A vital part of transforming your culture and ways of working is focusing on peak-performance teams. Digital organisations recognise and reward collaboration, regard cross-functional teams as a cornerstone of how they operate, and are less likely to rely on hierarchical management structures to make decisions.

 To foster speed, agility and cross-functional cooperation, digital organizations:

  • Simplify and delayer their organisational structure by shifting from a vertical departmental structure to a horizontal end-to-end approach;
  • Shift from a process focus to a customer experience focus, which drives cross-functional collaboration;
  • Rethink how work is done and by whom, allowing people to move from project to project fluidly;
  • Push decision making to autonomous teams; and
  • Evaluate teams as a unit.

 #5 The myth of the lone innovator: Digital ecosystems accelerate innovation

Digitally maturing companies innovate at far higher rates than their less mature counterparts, and they innovate differently.

These companies invest more in innovation and continuously drive digital improvement, spreading the responsibility for innovation throughout the entire organisation instead of confining it to labs. This means that the cross-functional teams described earlier have more freedom to innovate in their daily jobs and are provided with the necessary resources. This greater autonomy requires higher governance, which is achieved by giving clear priorities as outlined in the strategy.
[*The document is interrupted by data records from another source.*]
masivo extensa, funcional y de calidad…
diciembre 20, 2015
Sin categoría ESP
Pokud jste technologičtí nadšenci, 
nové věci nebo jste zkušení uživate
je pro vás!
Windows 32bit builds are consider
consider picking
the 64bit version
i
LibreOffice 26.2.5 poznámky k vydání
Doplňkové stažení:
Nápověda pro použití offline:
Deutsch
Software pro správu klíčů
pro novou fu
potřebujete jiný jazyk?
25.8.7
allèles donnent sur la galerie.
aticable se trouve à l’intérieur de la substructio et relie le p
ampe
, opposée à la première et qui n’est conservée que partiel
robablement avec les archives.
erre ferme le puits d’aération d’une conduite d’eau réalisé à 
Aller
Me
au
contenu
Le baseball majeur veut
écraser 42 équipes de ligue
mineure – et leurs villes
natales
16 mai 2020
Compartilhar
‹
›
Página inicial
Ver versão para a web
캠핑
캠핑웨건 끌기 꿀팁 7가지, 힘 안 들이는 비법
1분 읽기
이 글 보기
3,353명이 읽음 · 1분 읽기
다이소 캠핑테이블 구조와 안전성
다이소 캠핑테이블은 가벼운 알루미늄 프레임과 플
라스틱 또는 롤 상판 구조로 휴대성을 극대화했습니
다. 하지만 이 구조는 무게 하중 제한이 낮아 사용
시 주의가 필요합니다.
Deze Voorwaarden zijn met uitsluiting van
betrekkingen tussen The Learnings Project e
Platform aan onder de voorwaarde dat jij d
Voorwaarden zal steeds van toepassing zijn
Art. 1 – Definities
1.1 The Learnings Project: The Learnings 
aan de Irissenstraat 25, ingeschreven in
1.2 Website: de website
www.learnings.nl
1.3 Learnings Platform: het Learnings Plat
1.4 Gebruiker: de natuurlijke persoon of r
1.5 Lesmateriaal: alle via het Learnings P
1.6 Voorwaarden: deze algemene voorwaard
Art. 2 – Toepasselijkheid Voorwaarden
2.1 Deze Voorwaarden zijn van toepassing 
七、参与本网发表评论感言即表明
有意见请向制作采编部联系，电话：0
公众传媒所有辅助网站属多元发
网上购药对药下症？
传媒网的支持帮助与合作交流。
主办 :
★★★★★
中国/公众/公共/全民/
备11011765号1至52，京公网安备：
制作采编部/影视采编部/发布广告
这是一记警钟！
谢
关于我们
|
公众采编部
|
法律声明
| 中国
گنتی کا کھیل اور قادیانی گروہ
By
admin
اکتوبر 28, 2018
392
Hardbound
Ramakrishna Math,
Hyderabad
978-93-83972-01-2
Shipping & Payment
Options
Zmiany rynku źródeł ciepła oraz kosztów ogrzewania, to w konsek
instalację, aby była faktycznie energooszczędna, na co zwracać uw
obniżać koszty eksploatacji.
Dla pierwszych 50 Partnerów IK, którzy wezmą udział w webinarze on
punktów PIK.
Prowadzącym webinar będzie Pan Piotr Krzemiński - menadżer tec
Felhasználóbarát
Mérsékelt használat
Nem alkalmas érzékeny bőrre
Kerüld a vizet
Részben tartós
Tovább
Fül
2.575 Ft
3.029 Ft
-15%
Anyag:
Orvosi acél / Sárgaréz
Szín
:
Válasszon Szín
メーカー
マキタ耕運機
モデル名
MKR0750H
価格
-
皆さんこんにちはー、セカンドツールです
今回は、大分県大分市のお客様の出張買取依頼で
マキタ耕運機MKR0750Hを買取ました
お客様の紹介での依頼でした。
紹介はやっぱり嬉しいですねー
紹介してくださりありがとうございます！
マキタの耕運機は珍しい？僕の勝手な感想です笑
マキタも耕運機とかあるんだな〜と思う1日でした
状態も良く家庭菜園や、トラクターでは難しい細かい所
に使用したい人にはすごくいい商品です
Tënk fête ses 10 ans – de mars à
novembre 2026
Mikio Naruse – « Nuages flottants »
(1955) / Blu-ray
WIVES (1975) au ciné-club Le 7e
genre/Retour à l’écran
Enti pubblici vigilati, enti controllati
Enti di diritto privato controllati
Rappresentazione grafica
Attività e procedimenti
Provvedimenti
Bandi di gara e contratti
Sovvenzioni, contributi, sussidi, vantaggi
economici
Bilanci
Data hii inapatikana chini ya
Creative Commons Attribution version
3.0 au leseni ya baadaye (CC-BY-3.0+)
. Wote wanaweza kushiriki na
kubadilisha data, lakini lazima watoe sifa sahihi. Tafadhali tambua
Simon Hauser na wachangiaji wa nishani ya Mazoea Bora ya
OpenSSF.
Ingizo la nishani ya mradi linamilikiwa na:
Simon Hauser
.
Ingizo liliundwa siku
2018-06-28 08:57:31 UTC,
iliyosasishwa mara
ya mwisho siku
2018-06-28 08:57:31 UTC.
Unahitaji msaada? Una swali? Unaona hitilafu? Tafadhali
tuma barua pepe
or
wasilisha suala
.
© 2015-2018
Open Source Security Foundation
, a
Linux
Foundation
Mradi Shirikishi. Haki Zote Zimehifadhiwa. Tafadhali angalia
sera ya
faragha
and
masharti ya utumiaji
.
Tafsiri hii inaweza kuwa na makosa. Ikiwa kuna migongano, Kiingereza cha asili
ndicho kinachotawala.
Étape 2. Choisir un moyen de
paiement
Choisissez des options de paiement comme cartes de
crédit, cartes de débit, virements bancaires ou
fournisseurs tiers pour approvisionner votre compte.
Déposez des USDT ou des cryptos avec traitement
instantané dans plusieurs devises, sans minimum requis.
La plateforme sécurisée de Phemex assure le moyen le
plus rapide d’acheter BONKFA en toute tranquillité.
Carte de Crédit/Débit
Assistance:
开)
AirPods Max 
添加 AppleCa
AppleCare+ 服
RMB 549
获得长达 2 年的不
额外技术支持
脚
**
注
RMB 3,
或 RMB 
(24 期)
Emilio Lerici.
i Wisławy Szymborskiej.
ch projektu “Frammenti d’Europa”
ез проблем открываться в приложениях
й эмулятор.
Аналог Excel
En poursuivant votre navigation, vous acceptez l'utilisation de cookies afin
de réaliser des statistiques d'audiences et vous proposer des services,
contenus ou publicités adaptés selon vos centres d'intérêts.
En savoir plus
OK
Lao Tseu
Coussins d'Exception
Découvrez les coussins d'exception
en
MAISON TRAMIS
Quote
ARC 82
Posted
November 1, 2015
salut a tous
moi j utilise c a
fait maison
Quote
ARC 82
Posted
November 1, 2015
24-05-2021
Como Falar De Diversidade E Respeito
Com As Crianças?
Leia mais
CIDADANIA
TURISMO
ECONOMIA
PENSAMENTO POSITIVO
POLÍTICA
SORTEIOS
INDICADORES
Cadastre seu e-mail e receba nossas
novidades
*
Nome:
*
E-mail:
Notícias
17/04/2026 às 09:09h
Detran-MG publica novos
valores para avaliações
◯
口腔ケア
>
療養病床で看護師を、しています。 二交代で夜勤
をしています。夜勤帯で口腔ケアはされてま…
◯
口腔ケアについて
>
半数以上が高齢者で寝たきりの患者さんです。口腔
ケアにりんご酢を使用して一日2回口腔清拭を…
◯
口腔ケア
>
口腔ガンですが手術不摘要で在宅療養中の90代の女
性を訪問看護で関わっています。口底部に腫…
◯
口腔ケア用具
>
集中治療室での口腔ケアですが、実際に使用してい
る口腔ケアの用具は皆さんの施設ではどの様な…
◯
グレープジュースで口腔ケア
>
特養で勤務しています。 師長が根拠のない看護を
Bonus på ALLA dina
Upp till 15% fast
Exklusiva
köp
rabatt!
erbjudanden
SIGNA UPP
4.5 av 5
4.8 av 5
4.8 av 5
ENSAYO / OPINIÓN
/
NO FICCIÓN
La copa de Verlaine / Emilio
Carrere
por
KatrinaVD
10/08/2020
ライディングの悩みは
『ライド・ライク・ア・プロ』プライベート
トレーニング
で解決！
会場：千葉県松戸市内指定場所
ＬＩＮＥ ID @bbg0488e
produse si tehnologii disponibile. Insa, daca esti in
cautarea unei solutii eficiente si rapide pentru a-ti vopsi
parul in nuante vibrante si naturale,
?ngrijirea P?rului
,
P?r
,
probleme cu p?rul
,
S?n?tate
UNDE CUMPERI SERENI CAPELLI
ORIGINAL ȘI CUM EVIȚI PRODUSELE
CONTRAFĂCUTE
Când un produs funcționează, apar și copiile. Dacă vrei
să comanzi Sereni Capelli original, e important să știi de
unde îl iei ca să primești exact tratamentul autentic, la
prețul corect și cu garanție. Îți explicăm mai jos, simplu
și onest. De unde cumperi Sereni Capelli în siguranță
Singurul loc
Moreover, digital organisations do not only rely on their internal innovation capacities but are also more likely to collaborate and partner with external partners. And, as with many things outlined in this article, they take a different approach to these collaborations; relying less on formal contracts and more on building trusting relationships.

Conclusion

The five critical success factors outlined in this article offer CEOs and their executive teams a framework to deliver a successful digital transformation strategy for their organisations. To navigate the complexity of this transformation, the organisation’s culture, people, structure, and ways of working must be in sync and aligned to its overall strategic objectives. Following these guidelines will enable your company to become—and remain—a truly digital organisation that can thrive both now and in the future.

Is your organisation ready for a successful digital transformation?

  • Does your company have a digital strategy that goes beyond implementing technologies?
  • Does your company culture foster digital initiatives and new ways of working?
  • Is your organisation confident in its leadership’s digital fluency?